Tim Harford in The FT
To Tivoli Gardens in the heart of Copenhagen, one of the world’s oldest amusement parks. It was founded 180 years ago, and its creator George Carstensen secured the land by petitioning King Christian VIII, arguing, “When the people are amusing themselves, they do not think about politics.”In Tivoli, I don’t think about politics either. But during the wait to ride the Demon and the Star Flyer, I can’t help but think about economics. Specifically, I think about Robert Lucas’s charming speech, “What Economists Do”. It was delivered as a commencement address in 1988, seven years before the hugely influential macroeconomist was awarded the Nobel memorial prize.
I revisited the speech when news reached me of Robert Lucas’s recent death at the age of 85. “We are basically storytellers,” wrote Lucas, “creators of make-believe economic systems.”
To illustrate his point, he told a story about a depression in an amusement park. In Lucas’s imaginary park, people buy a wad of tickets at the entry kiosk and spend them on anything from rollercoaster rides to hotdogs. Each attraction is run as an independent business, while the ticket desk serves as a central bank.
On a slow day, the ride owners will send their workers home. Both employment (hours worked) and the number of tickets bought (call that GDP if you wish) will vary depending on school holidays, the weather and chance.
Should we call a slow Monday in March a depression? No, said Lucas. “By an economic depression, we mean something that ought not to happen, something pathological.”
So then imagine that the central bank — sorry, the ticket kiosk — decides to crack down on fun by squeezing the money supply. Instead of issuing 100 tickets for DKr100, the kiosk charges DKr100 for 80 tickets. Importantly, it doesn’t tell the businesses in the park that it has decided to make this change. Without their consent or knowledge, it has effectively raised all their prices. What happens?
Some customers grit their teeth and spend a bit more to ensure they get all the tickets they would have expected anyway. Others buy fewer tickets. Some walk away without buying any.
Inside the park, tumbleweed. There are fewer customers, and they bring sandwiches rather than buying hotdogs. They spend less on the rides and take more time to enjoy freebies such as walking around the lake. Operators who had been planning to expand in the face of long queues will now not be so sure. Other operators who had worried that their ride was going out of style see gloomy confirmation and may close permanently to cut their losses. The amusement park as a whole will lose its mojo, with physical capacity, output and employment shrinking to match a misunderstood fall in demand.

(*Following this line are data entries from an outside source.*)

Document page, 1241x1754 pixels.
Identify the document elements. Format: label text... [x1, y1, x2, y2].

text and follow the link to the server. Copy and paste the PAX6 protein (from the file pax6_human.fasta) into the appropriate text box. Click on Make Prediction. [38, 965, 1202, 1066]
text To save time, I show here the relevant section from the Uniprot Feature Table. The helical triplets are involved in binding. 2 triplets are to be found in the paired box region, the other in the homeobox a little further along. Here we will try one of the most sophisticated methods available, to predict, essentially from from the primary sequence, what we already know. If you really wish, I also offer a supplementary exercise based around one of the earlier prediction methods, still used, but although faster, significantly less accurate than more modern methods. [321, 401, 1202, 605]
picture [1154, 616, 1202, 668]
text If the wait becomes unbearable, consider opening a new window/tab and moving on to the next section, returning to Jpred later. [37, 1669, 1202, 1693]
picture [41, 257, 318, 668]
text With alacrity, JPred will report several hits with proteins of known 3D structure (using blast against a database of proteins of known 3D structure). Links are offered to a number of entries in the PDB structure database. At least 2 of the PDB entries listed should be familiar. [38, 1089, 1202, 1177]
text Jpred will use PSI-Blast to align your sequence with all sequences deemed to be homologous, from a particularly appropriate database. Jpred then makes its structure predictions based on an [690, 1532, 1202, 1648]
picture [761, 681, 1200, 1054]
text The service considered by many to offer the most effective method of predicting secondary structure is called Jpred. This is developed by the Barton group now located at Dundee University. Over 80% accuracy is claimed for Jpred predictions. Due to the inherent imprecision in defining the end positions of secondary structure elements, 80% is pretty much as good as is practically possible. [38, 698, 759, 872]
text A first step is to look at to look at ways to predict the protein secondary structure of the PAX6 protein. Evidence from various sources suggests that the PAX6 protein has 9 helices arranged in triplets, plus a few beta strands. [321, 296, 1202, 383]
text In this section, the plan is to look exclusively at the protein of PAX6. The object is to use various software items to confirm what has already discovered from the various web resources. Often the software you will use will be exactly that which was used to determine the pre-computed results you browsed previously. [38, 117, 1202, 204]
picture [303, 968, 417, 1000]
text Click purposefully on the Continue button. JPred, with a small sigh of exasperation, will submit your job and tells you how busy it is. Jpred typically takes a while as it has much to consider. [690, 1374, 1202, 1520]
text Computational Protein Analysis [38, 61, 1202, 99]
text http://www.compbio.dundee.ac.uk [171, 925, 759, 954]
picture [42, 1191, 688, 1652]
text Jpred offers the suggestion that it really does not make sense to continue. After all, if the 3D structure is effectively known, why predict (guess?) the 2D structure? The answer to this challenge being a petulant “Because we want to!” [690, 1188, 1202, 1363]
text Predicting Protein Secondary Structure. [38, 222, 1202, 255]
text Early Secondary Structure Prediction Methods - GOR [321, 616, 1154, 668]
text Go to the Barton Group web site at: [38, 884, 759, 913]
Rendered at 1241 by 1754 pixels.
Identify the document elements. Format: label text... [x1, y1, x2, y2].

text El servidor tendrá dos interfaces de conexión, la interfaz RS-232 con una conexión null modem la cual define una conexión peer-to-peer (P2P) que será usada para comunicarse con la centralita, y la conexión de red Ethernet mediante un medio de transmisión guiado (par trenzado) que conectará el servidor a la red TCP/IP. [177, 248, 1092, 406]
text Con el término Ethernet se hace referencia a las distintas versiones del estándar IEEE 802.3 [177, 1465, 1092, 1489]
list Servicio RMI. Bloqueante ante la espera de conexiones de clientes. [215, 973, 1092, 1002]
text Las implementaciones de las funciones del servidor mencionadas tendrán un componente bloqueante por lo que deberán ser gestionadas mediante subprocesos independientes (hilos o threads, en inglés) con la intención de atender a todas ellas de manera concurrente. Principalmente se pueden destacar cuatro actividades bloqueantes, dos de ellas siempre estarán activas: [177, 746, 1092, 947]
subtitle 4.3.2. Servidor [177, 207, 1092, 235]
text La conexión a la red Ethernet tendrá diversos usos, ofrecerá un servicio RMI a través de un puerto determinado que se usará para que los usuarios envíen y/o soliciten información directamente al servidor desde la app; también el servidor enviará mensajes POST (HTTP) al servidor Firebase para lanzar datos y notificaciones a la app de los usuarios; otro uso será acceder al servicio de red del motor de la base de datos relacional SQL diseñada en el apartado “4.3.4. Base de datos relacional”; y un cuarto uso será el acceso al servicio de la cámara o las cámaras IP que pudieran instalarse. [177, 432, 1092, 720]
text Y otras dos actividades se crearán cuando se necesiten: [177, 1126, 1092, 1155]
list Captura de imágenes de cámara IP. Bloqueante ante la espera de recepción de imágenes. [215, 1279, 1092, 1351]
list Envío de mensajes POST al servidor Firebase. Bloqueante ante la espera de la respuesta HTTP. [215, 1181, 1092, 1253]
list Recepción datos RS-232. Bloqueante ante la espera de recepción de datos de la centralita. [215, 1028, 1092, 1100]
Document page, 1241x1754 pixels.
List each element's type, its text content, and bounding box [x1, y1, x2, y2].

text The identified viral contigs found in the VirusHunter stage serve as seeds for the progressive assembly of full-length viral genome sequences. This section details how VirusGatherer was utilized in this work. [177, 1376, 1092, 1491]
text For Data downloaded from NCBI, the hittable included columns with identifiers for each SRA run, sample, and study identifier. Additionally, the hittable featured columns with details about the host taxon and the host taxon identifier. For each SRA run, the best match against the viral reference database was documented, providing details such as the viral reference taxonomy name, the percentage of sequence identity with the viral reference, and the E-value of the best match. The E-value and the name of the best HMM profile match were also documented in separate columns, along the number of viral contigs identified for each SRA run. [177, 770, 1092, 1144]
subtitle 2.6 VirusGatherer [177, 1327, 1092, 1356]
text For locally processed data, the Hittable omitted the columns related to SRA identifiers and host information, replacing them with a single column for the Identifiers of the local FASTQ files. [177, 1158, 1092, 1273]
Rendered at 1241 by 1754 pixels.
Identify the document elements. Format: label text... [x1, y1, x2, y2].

As Lucas explained, this slump “is indeed a kind of pathology. Customers are arriving, eager to spend . . . Concessionaires are ready and waiting to service them.” All the pieces are in place, but they don’t fit together because of a monetary policy mistake.
Eventually, the park should recover its equilibrium. The ride owners can ask for fewer tickets per ride; the customers will come to realise that 80 tickets will buy as much as 100 tickets did before the price change. The amusement park will be lively again. But all this will take time, and permanent harm may have been done.
Flip the story around: what if the central bank — sorry, the ticket kiosk — gets excited and hands out too many tickets instead? In effect, the kiosk has slashed all the prices without telling the concession-holders. Expecting bargains, people cram into the park. The hotdog stand runs out of hotdogs; the mustard and ketchup run dry. Park-goers spend most of their time queueing rather than rollercoasting. The businesses inside may call up extra staff, even borrow money to expand. Yet eventually they will realise the double-handfuls of tickets they’ve taken in aren’t worth as much as they expected.
These stories tell us how a central bank might engineer a recession — or cause shortages and inflation. I find them a delightful window into how economies work.
True, there are other types of recession. In my book The Undercover Economist Strikes Back, I told a true story about a recession in a prisoner-of-war camp in the 1940s, as described by one of the POWs, the economist RA Radford.
The camp, like the amusement park, had a simple economy. It was fuelled by the supply of packages from the Red Cross, the contents of which were then traded: the Sikh prisoners didn’t want razor blades or beef, the French were desperate for coffee, the English craved tea.
The prison-camp recession occurred, not because the money supply was constricted, but because the Red Cross parcels stopped arriving — what an economist might call an “exogenous shock”. (For a real-world example, imagine a war interrupting the supply of oil, natural gas and food. It shouldn’t be too much of a stretch to do that.)
These little stories teach us that sometimes an economy can be dragged down by a simple mistake in monetary policy, while sometimes a recession occurs because the economy has hit an implacable obstacle. One job of a good central bank is to make sure that it perceives the difference, something central bankers are puzzling over right now.
The disadvantage with such stories, admitted Lucas, “is that we are not really interested in understanding and preventing depressions in hypothetical amusement parks . . . the analogy that one person finds persuasive, his neighbour may well find ridiculous.”
So then what to do? “Keep trying to tell better and better stories . . . it is fun and interesting and, really, there is no practical alternative.”